START THE DATA

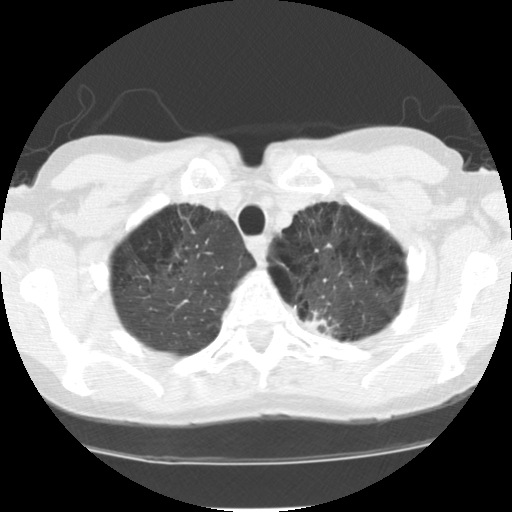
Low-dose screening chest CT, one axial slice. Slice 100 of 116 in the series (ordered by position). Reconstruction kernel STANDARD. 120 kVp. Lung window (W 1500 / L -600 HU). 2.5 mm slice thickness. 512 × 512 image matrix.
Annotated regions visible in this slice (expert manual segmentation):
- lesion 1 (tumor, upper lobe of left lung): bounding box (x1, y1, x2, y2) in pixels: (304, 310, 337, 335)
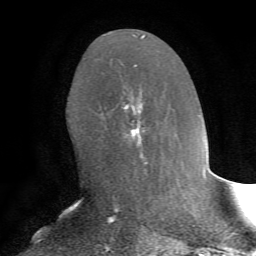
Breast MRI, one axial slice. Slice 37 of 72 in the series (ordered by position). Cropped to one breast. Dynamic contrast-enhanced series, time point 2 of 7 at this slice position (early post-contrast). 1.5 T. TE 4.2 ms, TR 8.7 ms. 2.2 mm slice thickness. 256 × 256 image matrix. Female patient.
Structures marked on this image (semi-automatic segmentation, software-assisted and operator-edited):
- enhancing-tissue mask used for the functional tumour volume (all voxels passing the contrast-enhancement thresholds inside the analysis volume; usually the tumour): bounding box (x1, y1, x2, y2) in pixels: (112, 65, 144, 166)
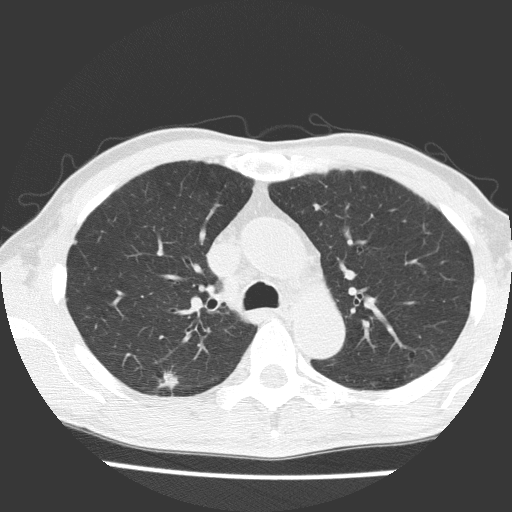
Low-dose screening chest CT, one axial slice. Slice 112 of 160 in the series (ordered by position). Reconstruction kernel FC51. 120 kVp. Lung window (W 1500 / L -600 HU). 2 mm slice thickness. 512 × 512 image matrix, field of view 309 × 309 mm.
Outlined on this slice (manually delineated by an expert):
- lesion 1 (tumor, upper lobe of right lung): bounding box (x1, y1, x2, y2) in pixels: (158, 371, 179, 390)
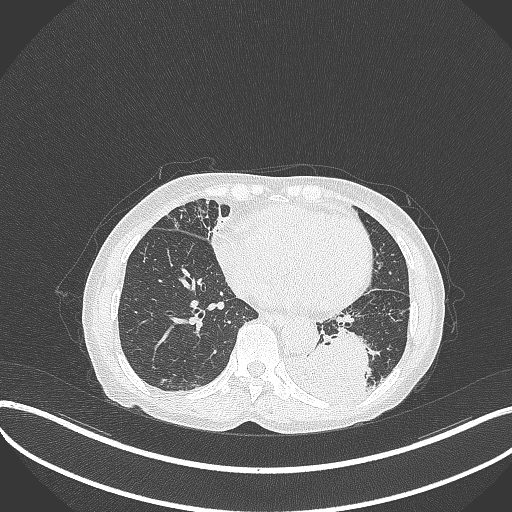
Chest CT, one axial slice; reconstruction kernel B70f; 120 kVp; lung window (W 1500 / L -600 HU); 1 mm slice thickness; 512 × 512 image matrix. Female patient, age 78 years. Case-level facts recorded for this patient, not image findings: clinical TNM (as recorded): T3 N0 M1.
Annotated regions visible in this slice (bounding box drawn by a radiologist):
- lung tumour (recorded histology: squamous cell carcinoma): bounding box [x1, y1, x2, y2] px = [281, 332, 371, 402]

END THE DATA

DIRECTIONS FOR THIS TASK
Retype everything in the entries above exactly. The pictures are to be omitted.

EXERCISE OUTPUT
Low-dose screening chest CT, one axial slice. Slice 100 of 116 in the series (ordered by position). Reconstruction kernel STANDARD. 120 kVp. Lung window (W 1500 / L -600 HU). 2.5 mm slice thickness. 512 × 512 image matrix.
Annotated regions visible in this slice (expert manual segmentation):
- lesion 1 (tumor, upper lobe of left lung): bounding box (x1, y1, x2, y2) in pixels: (304, 310, 337, 335)
Breast MRI, one axial slice. Slice 37 of 72 in the series (ordered by position). Cropped to one breast. Dynamic contrast-enhanced series, time point 2 of 7 at this slice position (early post-contrast). 1.5 T. TE 4.2 ms, TR 8.7 ms. 2.2 mm slice thickness. 256 × 256 image matrix. Female patient.
Structures marked on this image (semi-automatic segmentation, software-assisted and operator-edited):
- enhancing-tissue mask used for the functional tumour volume (all voxels passing the contrast-enhancement thresholds inside the analysis volume; usually the tumour): bounding box (x1, y1, x2, y2) in pixels: (112, 65, 144, 166)
Low-dose screening chest CT, one axial slice. Slice 112 of 160 in the series (ordered by position). Reconstruction kernel FC51. 120 kVp. Lung window (W 1500 / L -600 HU). 2 mm slice thickness. 512 × 512 image matrix, field of view 309 × 309 mm.
Outlined on this slice (manually delineated by an expert):
- lesion 1 (tumor, upper lobe of right lung): bounding box (x1, y1, x2, y2) in pixels: (158, 371, 179, 390)
Chest CT, one axial slice; reconstruction kernel B70f; 120 kVp; lung window (W 1500 / L -600 HU); 1 mm slice thickness; 512 × 512 image matrix. Female patient, age 78 years. Case-level facts recorded for this patient, not image findings: clinical TNM (as recorded): T3 N0 M1.
Annotated regions visible in this slice (bounding box drawn by a radiologist):
- lung tumour (recorded histology: squamous cell carcinoma): bounding box [x1, y1, x2, y2] px = [281, 332, 371, 402]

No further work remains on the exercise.